## [Activity]
Word for word, repeat all the entries below, but without the pictures.

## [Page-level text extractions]
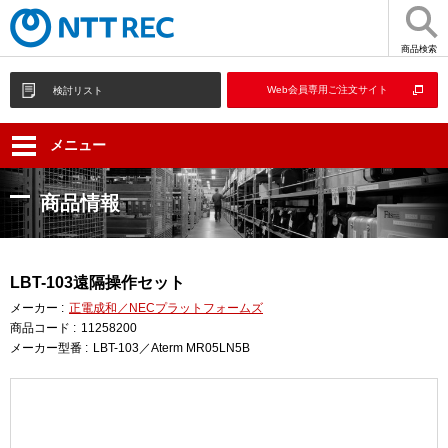
商品検索
Web会員専用ご注文サイト
検討リスト
メニュー
商品情報
LBT-103遠隔操作セット
メーカー :
正電成和／NECプラットフォームズ
商品コード :
11258200
メーカー型番 :
LBT-103／Aterm MR05LN5B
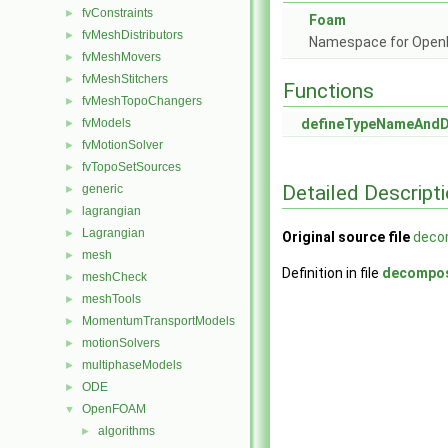
fvConstraints
►
Foam
fvMeshDistributors
►
Namespace for Ope
fvMeshMovers
►
fvMeshStitchers
►
Functions
fvMeshTopoChangers
►
fvModels
defineTypeNameAnd
►
fvMotionSolver
►
fvTopoSetSources
►
Detailed Descript
generic
►
lagrangian
►
Lagrangian
►
Original source file
deco
mesh
►
Definition in file
decompos
meshCheck
►
meshTools
►
MomentumTransportModels
►
motionSolvers
►
multiphaseModels
►
ODE
►
OpenFOAM
▼
algorithms
►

## [Solution]
商品検索
Web会員専用ご注文サイト
検討リスト
メニュー
商品情報
LBT-103遠隔操作セット
メーカー :
正電成和／NECプラットフォームズ
商品コード :
11258200
メーカー型番 :
LBT-103／Aterm MR05LN5B
fvConstraints
►
Foam
fvMeshDistributors
►
Namespace for Ope
fvMeshMovers
►
fvMeshStitchers
►
Functions
fvMeshTopoChangers
►
fvModels
defineTypeNameAnd
►
fvMotionSolver
►
fvTopoSetSources
►
Detailed Descript
generic
►
lagrangian
►
Lagrangian
►
Original source file
deco
mesh
►
Definition in file
decompos
meshCheck
►
meshTools
►
MomentumTransportModels
►
motionSolvers
►
multiphaseModels
►
ODE
►
OpenFOAM
▼
algorithms
►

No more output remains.